Before making the third start of his career, Hawthorne didn’t merely immerse himself in the Seahawks’ playbook. He watched video clips of the Lions to better identify Stafford’s tendencies when dropping back to pass.
“Just knowing the looks – it’s pretty much the same looks that the coaches gave us all week in practice,” said Hawthorne. “Then, when it happened in the game, it was just that much easier because we’d worked on it so much. I just had to step up and have a good finish.”
A good finish? Translation: On those occasions Stafford disregarded his big-gun arm and tossed lob passes that seemed to float down field, Hawthorne made it a point to catch the ball if he could. His second-quarter pick of a pass intended for tight end Brandon Pettigrew prevented the Lions from capitalizing on Jason Hanson’s field-goal range at the Seahawks’ 33-yard line.
Another Hawthorne interception, during the final minute of the third quarter, gave the Seahawks possession at their 44. Almost six minutes and 14 plays later, the offense produced its final score, an Olindo Mare field goal that gave Seattle a 25-17 lead.
Hawthorne was in position for a third interception when the Lions went into hurry-up mode after the two-minute warning. He got his hands up in time to deflect Stafford’s pass to wide receiver Calvin Johnson, but couldn’t hold onto the ball.
“David had a chance at three there at the end,” said Mora, who didn’t have much time to stew over the missed opportunity. Stafford’s next pass drifted into the grasp of cornerback Josh Wilson, who returned the Hawks’ fifth interception for a 61-yard score.
“He’s a young quarterback, and our game plan was to try to distract him,” said Hawthorne. “He’s going to be a good quarterback in this league, and I feel like he is a good quarterback, but I think our game plan worked today.”
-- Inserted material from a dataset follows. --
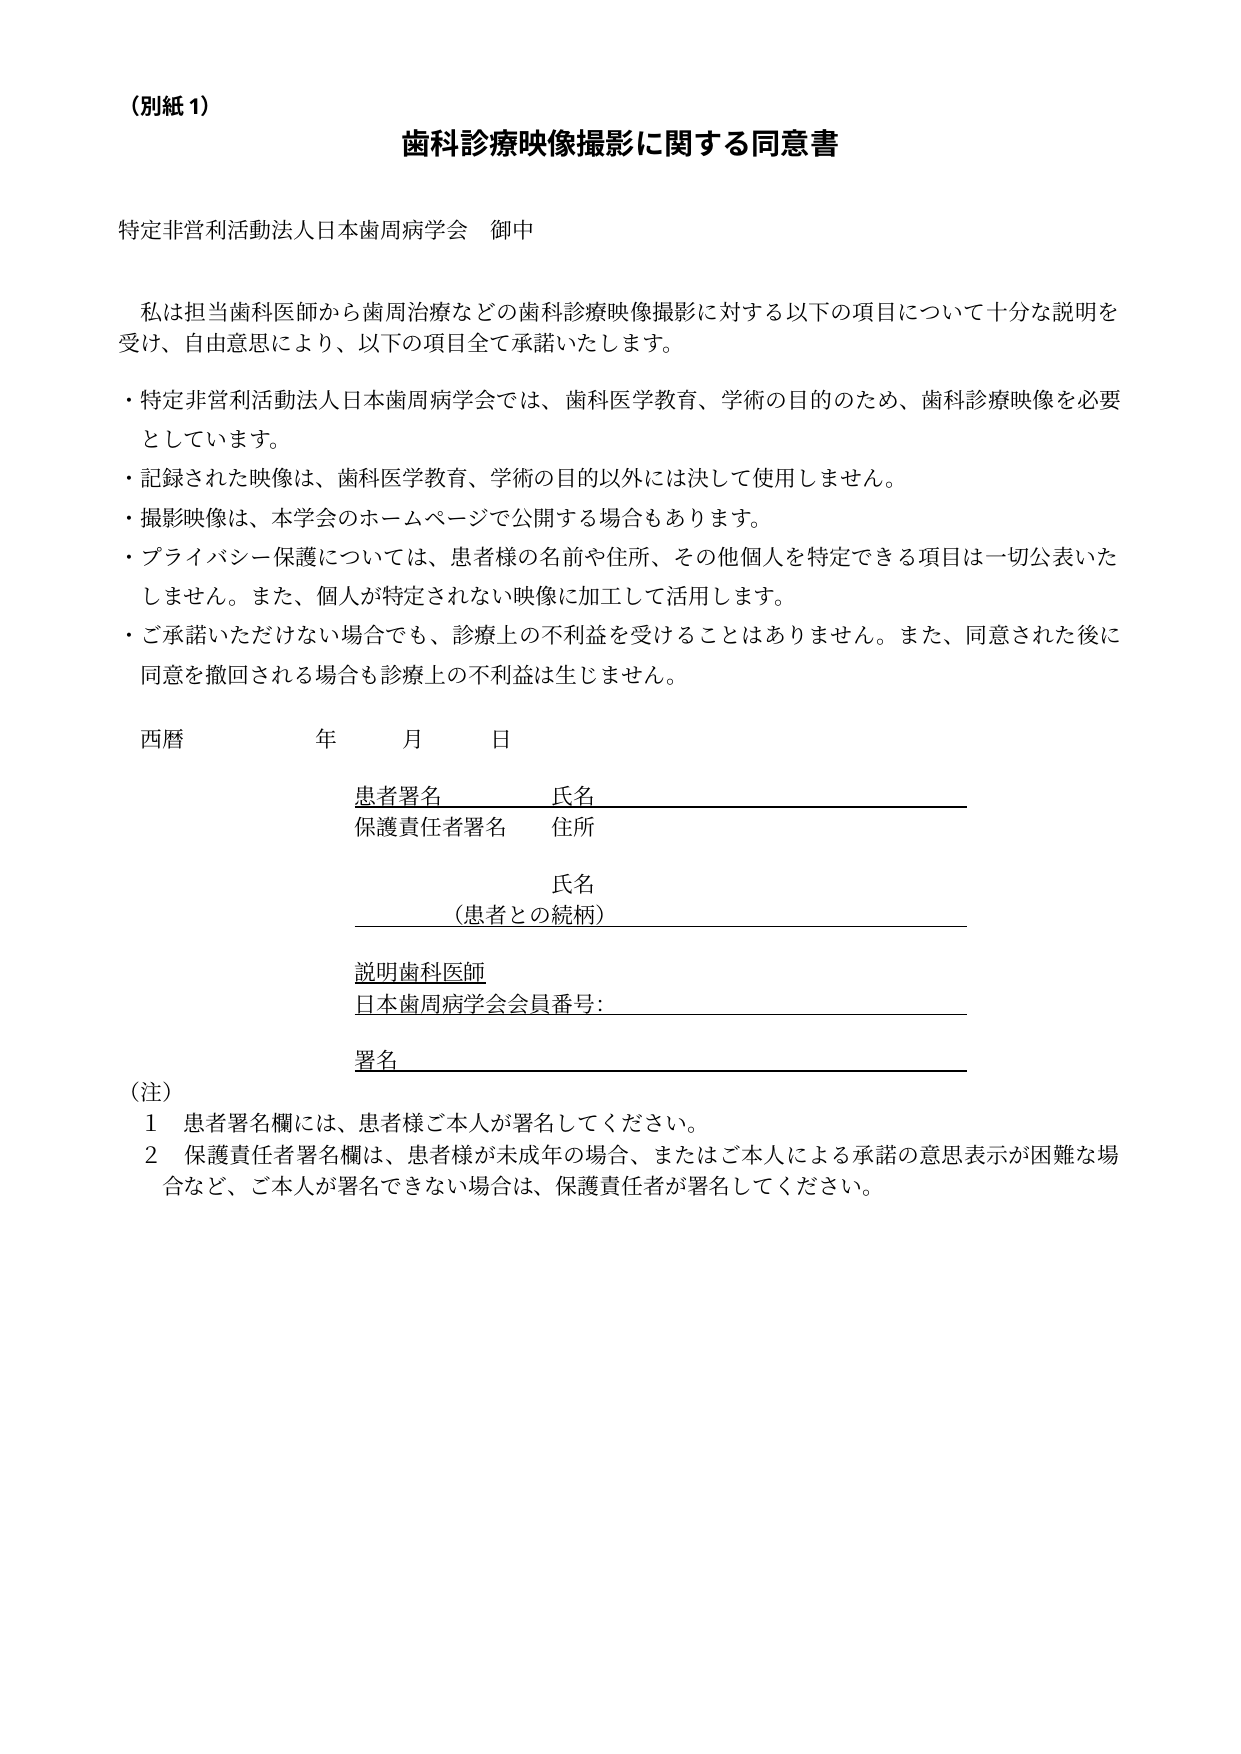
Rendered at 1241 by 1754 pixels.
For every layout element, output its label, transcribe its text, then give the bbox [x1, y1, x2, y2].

As Hawthorne chatted with reporters in the locker room, it was difficult not to notice the open gash on the bridge of his nose – a memento from the Seahawks-Bears game on Sept. 27, when he made his first career start. He finished that afternoon with 16 tackles (third-highest total in franchise history), an interception, and, most important, a belief that he belonged.
“Before Chicago, I didn’t know I had what it takes to be a middle linebacker in the NFL,” he said. “The football part of it, that was a given. But the position was still a little new to me. Then I realized I could compete at this level.”
Hawthorne showed Sunday that he can do more than simply compete.
He showed how it’s possible to elevate an awful football game into a primer on how to succeed in this business by really, really trying.